A Taxonomy for Evaluating Generalist Robot Manipulation Policies

Machine learning for robot manipulation promises to unlock generalization to novel tasks and environments. But how should we measure the progress of these policies towards generalization? Evaluating and quantifying generalization is the Wild West of modern robotics, with each work proposing and measuring different types of generalization in their own, often difficult to reproduce settings. In this work, our goal is (1) to outline the forms of generalization we believe are important for robot manipulation in a comprehensive and fine-grained manner, and (2) to provide reproducible guidelines for measuring these notions of generalization. We first propose STAR-Gen, a taxonomy of generalization for robot manipulation structured around visual, semantic, and behavioral generalization. Next, we instantiate STAR-Gen with two case studies on real-world benchmarking: one based on open-source models and the Bridge V2 dataset, and another based on the bimanual ALOHA 2 platform that covers more dexterous and longer horizon tasks. Our case studies reveal many interesting insights: for example, we observe that open-source vision-language-action models often struggle with semantic generalization, despite pre-training on internet-scale language datasets. We provide videos and other supplementary material at stargen-taxonomy.github.io.

💡 Research Summary

The paper tackles the long‑standing problem of how to measure and compare the generalization abilities of robot manipulation policies. The authors argue that current literature evaluates only narrow, often incomparable aspects of generalization, making it difficult to track real‑world progress. To address this, they introduce STAR‑Gen (stylized as ‹‑Gen), a systematic taxonomy that categorizes perturbations to a base manipulation task along three policy modalities: vision, language, and actions. Perturbations are labeled as visual, semantic, or behavioral depending on whether they affect the initial image observations, the natural‑language instruction, or the optimal action distribution, respectively. By considering all possible combinations of these modalities, STAR‑Gen defines seven categories (visual‑only, semantic‑only, behavioral‑only, visual+semantic, visual+behavioral, semantic+behavioral, visual+semantic+behavioral) and a total of 22 fine‑grained axes. Visual axes include image augmentations, scene texture changes, object color changes, and viewpoint shifts. Semantic axes cover object properties (color, mass, size), language re‑phrasing, multi‑object spatial relations, human affordances, and external internet knowledge. Behavioral axes capture hidden physical parameters (mass, friction, fragility), object and scene pose changes, object morphing, robot embodiment changes, bimanual symmetry, and modifications to motion descriptors such as speed, adverbs, or action verbs.

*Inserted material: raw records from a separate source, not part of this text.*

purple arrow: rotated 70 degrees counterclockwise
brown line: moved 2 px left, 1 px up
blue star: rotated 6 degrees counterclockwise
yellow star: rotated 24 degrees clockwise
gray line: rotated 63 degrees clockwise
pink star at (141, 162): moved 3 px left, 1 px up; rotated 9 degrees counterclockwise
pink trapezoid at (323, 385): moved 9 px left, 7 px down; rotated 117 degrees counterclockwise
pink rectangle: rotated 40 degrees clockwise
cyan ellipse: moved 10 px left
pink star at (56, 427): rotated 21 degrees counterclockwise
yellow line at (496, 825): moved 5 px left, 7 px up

To demonstrate the utility of the taxonomy, the authors instantiate it in two real‑world case studies. The first, BridgeV2‑‹, builds on the publicly available Bridge V2 dataset and evaluates several open‑source generalist policies (BC‑Z, RT‑Series, OpenVLA, among others) across 1,600+ trials covering all 14 evaluated axes. Results show that while policies are relatively robust to pure visual perturbations (lighting, blur, viewpoint), they struggle markedly with semantic changes that require understanding of object physical attributes or nuanced language re‑phrasing. Even large vision‑language‑action models pretrained on internet‑scale data fail to generalize when the instruction references object mass or size.

The second case study uses the bimanual ALOHA 2 platform, which supports more dexterous, longer‑horizon tasks such as two‑handed assembly and complex object manipulation. Here the authors evaluate the same taxonomy on tasks involving simultaneous visual, semantic, and behavioral shifts (e.g., changing object mass, surface friction, and instruction wording together). The findings reveal a compounded degradation: when hidden physical variables (mass, friction) are altered together with semantic changes, success rates drop dramatically, highlighting a gap in current policy training pipelines that often ignore such multi‑modal distribution shifts.

A comparative table (Table II) re‑examines existing generalization benchmarks and datasets through the lens of STAR‑Gen, showing that most prior works cover only a subset of the visual axes and rarely address semantic or behavioral dimensions. This underscores the need for a unified framework.

In conclusion, STAR‑Gen provides a comprehensive, reproducible, and extensible benchmark structure that can diagnose precisely where a manipulation policy fails to generalize. By mapping performance across well‑defined axes, researchers can target data collection, model architecture, or training objectives to the specific weaknesses identified. The taxonomy is applicable both to simulation‑based and real‑world evaluations and promises to become a standard for measuring progress toward truly generalist robot manipulators.